Use case 3: risk assessment of cross-organisational lead management

Use case 3 involves data subjects, car dealerships, lead agencies, address brokers, OEMs (Original Equipment Manufacturers), and other systems perform processing operations in each step of their collaborative workflow. The information these stakeholders share include contact data of the natural persons constituting data subjects, lead generation criteria and other sensible information. The process will be assessed and improved with regard to its compliance with GDPR by using the risk assessment tool, apply improved security measures and again assess the risk.

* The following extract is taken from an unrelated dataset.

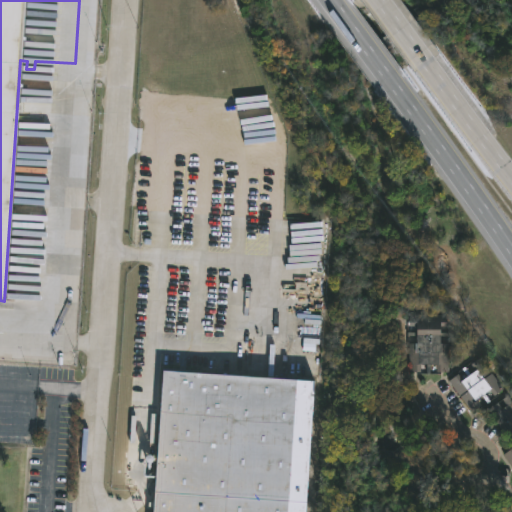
[(447,322),(447,327),(439,327),(439,333),(449,333),(448,337),(439,336),(439,342),(446,342),(446,371),(434,371),(434,363),(428,363),(428,372),(425,372),(425,363),(418,363),(418,371),(406,371),(407,344),(412,344),(412,336),(405,336),(405,333),(412,333),(412,326),(406,326),(407,314),(447,314),(447,322)]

The following are the most relevant processing operations that take place in cross-organisational automotive CRM systems with regard to use case 3:

  • Storage of test drive requests, leads data, and web surfing data.
  • Secure disclosure by transmission, dissemination or otherwise making available of test drive requests, web surfing data, generated leads, and lead generation criteria.
  • Statistics on and combination of test drive requests, web surfing data, and leads data.
  • Erasure or destruction of test drive requests, web surfing data, generated leads, lead generation criteria, leads data, and personal data.

This use case focuses on the following test cases and tools:

  • CAS.3 — Management of retention periods: user-centred tools.
  • CAS.5 — Risk assessment: risk assessment methodology.
  • CAS.6 – Release of anonymised information: encryption & anonymisation tools.